## Material:
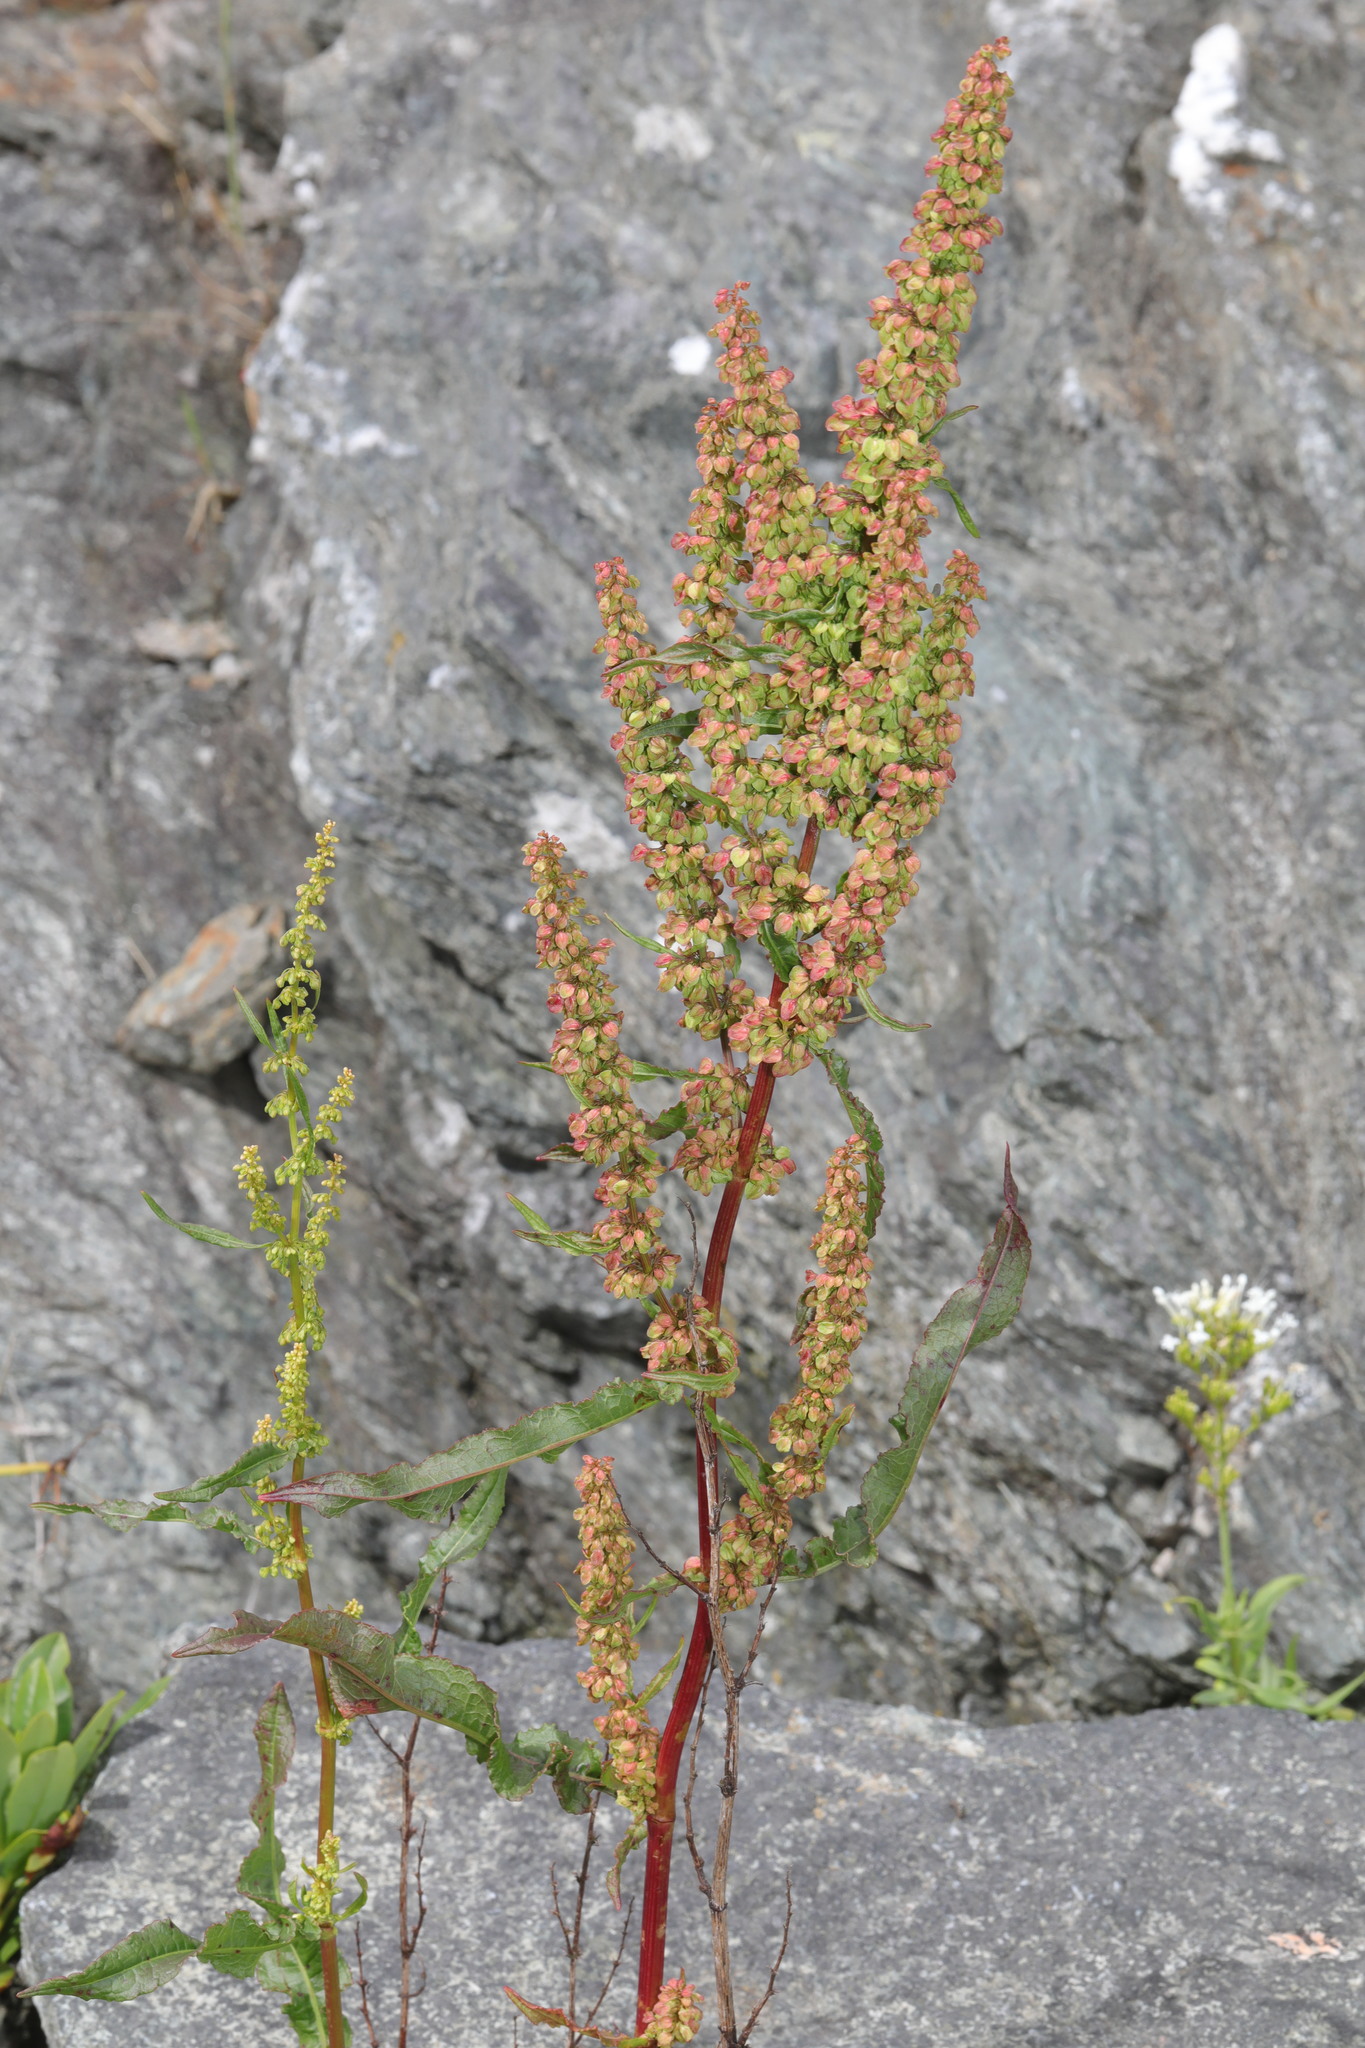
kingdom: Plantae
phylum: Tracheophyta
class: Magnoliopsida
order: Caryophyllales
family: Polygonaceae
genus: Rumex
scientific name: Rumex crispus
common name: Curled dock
...
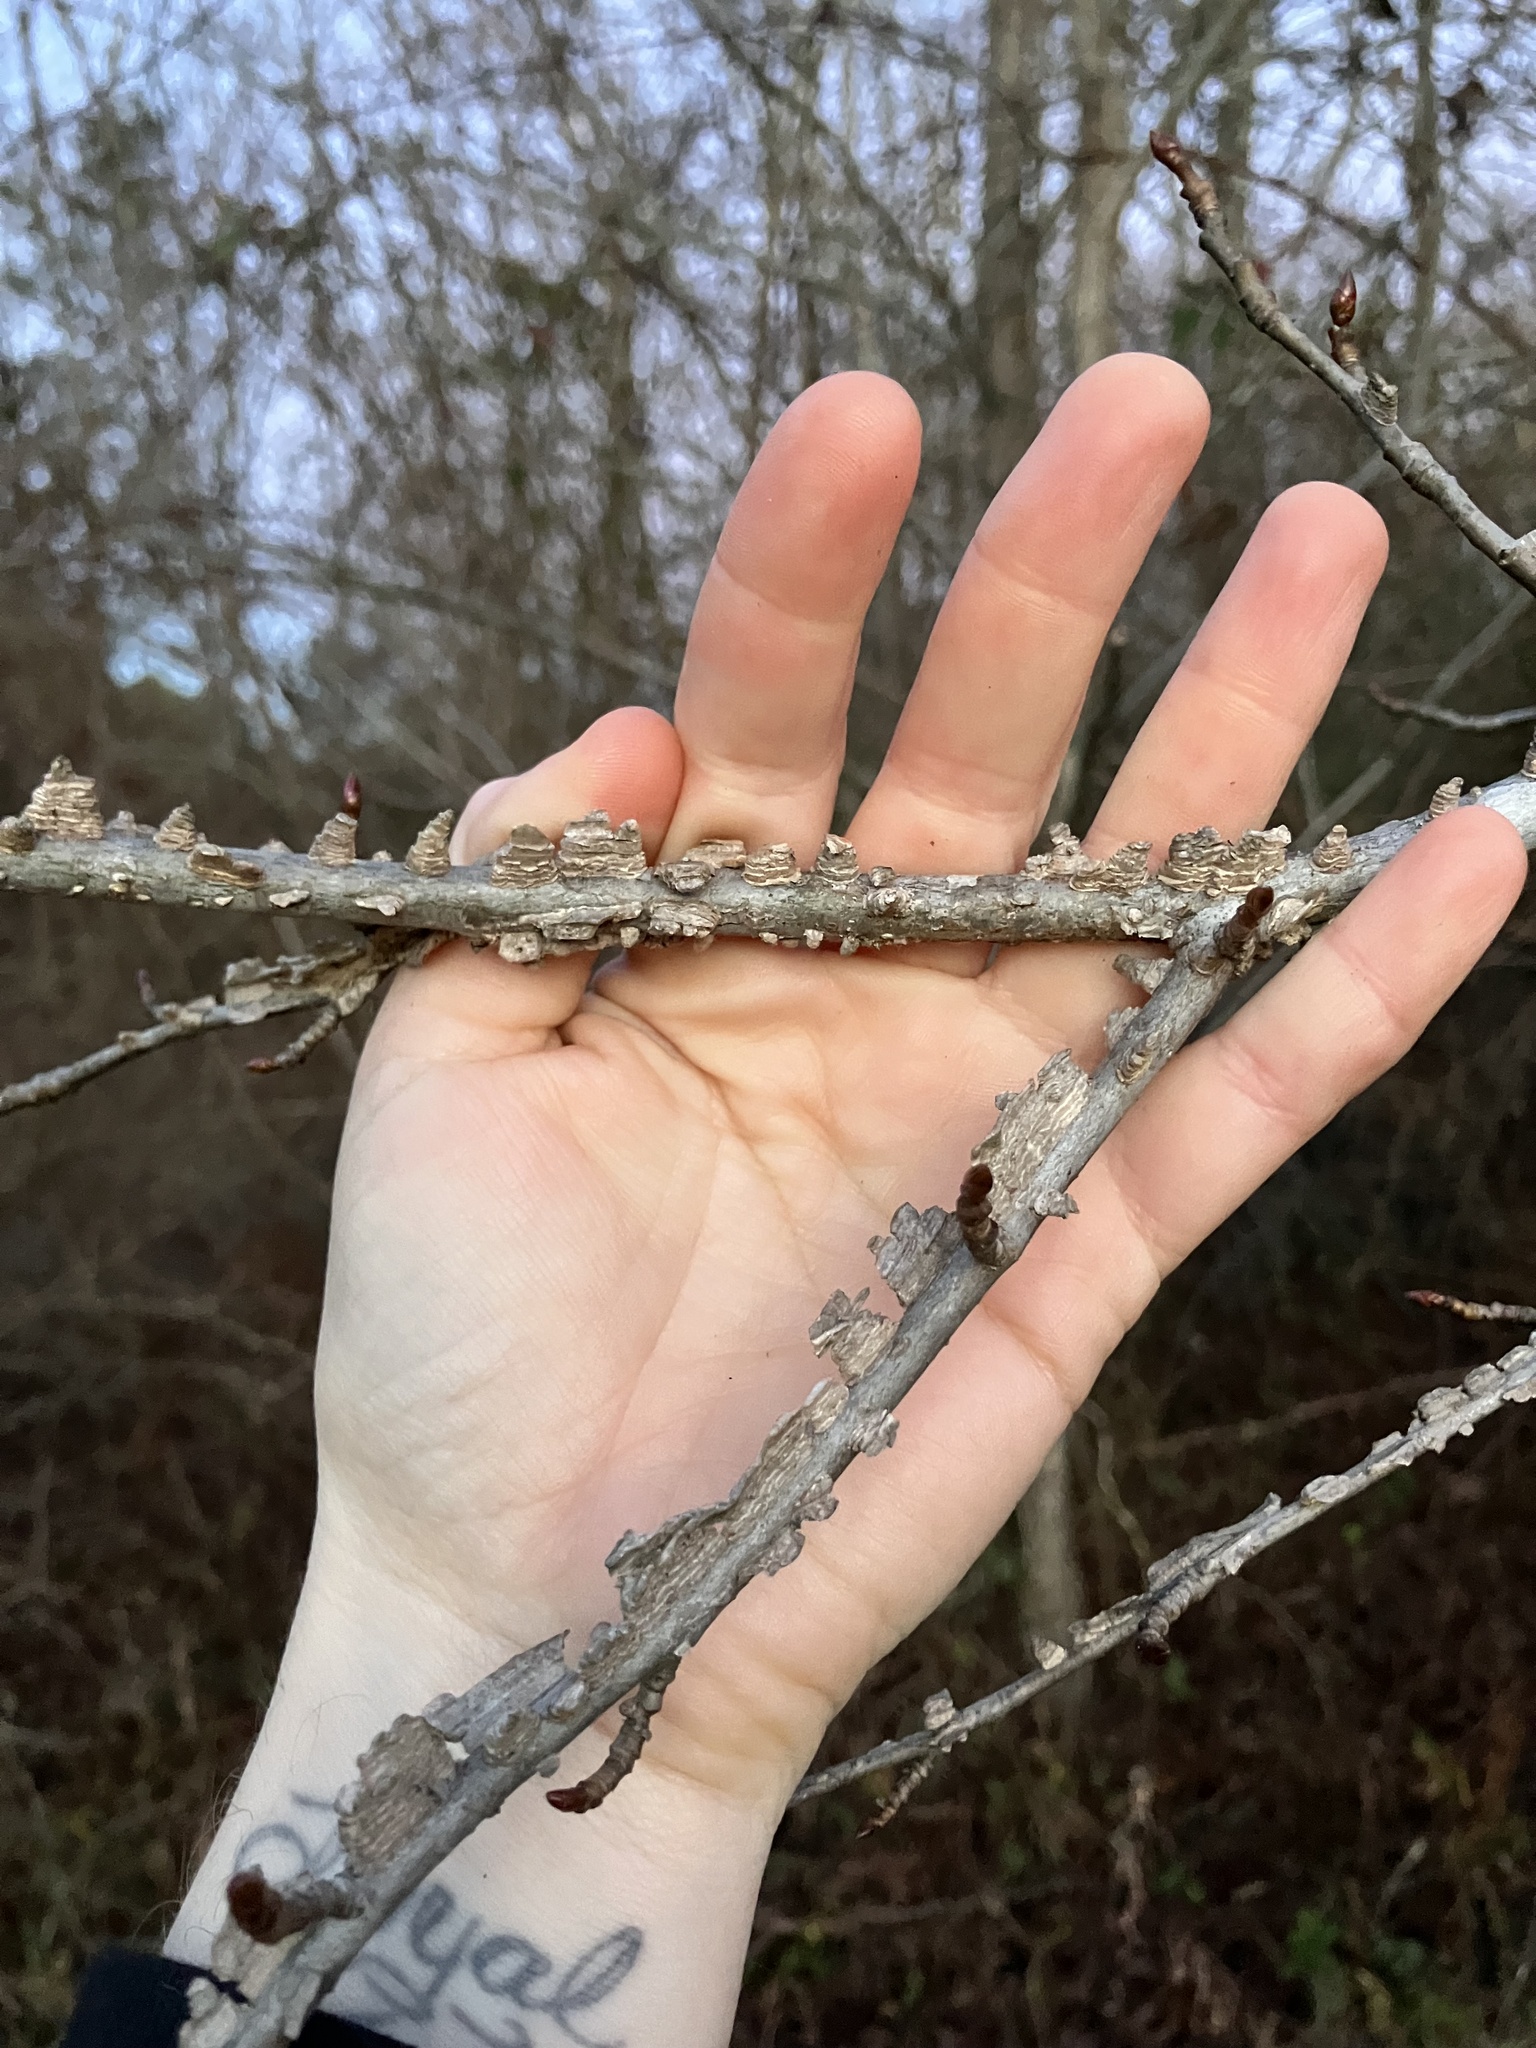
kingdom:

## Task objective:
Update the lines between the one holding "phylum: Tracheophyta" and the one holding "scientific name: Rumex crispus", inclusive, by changing "scientific name" to "binomial name" and keeping everything else the same. Return only those lines.

## Exercise result:
phylum: Tracheophyta
class: Magnoliopsida
order: Caryophyllales
family: Polygonaceae
genus: Rumex
binomial name: Rumex crispus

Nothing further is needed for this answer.